ECLI:NL:CRVB:2004:AR4944
Centrale Raad van Beroep
- Hoger beroep
- B.J. van der Net
- Rechtspraak.nl
Privaatrechtelijke dienstbetrekking van aandeelhouder/directeur en gezagsrelatie tot vennootschap
In deze zaak, behandeld door de Centrale Raad van Beroep, gaat het om de vraag of een directeur/aandeelhouder, die 40% van de aandelen in een holding bezit, in een privaatrechtelijke dienstbetrekking werkzaam is bij de vennootschap. De zaak is ontstaan na de inwerkingtreding van de Wet structuur uitvoeringsorganisatie werk en inkomen op 1 januari 2002, waarbij de Raad van bestuur van het Uitvoeringsinstituut werknemersverzekeringen (Uwv) in de plaats trad van het Landelijk instituut sociale verzekeringen (Lisv). De appellante, vertegenwoordigd door belastingadviseur drs. M.A.J. Verhoeven Fb., ging in hoger beroep tegen een uitspraak van de rechtbank 's-Hertogenbosch van 17 juli 2002. Tijdens de zitting op 16 september 2004 was appellante niet aanwezig, maar gedaagde was vertegenwoordigd door L.E. Willemen en mr. C.J.M. Kluytmans.
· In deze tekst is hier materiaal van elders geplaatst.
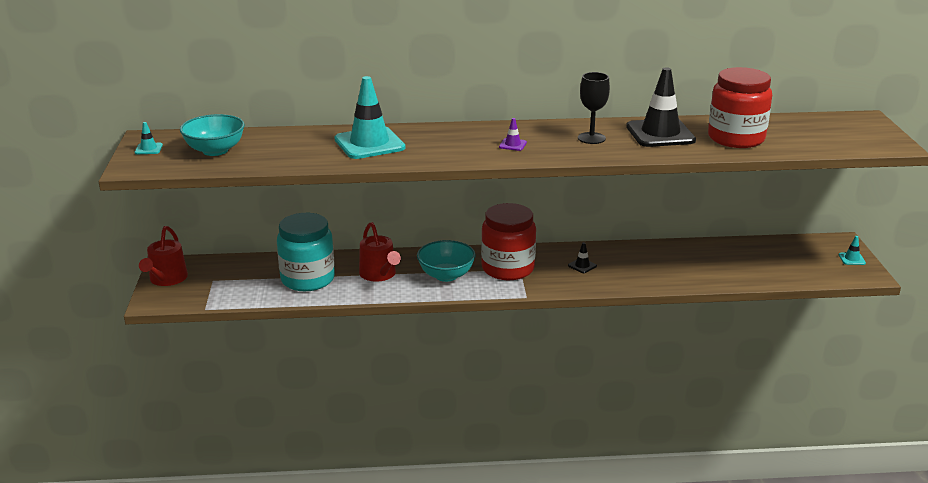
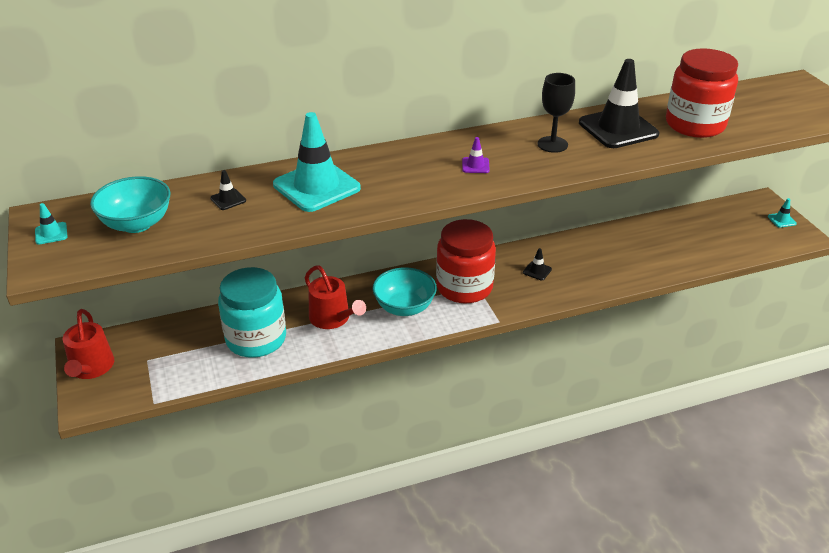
camera: 15 degrees left, 10 degrees up
none -> black traffic cone [210,170,246,210]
De centrale vraag was of de directeur/aandeelhouder, die samen met een mededirecteur 60% van de aandelen bezit, in een gezagsrelatie tot de vennootschap staat. De rechtbank had deze vraag bevestigend beantwoord. Appellante betoogde dat de directeur/aandeelhouder niet tegen zijn wil kan worden ontslagen, verwijzend naar een stemovereenkomst tussen de aandeelhouders. De Raad overwoog dat de statutaire bepalingen niet uitsluiten dat de directeur/aandeelhouder geconfronteerd kan worden met gezagsuitoefening in de algemene vergadering, vooral gezien de aandelenverhouding.
De Raad concludeerde dat er geen uitzonderingssituatie aanwezig was die zou leiden tot een andere conclusie dan die van de rechtbank. De stemovereenkomst werd niet als doorslaggevend beschouwd, en de Raad bevestigde de eerdere uitspraak. De beslissing werd op 28 oktober 2004 openbaar gemaakt door mr. B.J. van der Net, met mr. L.M. Reijnierse als griffier.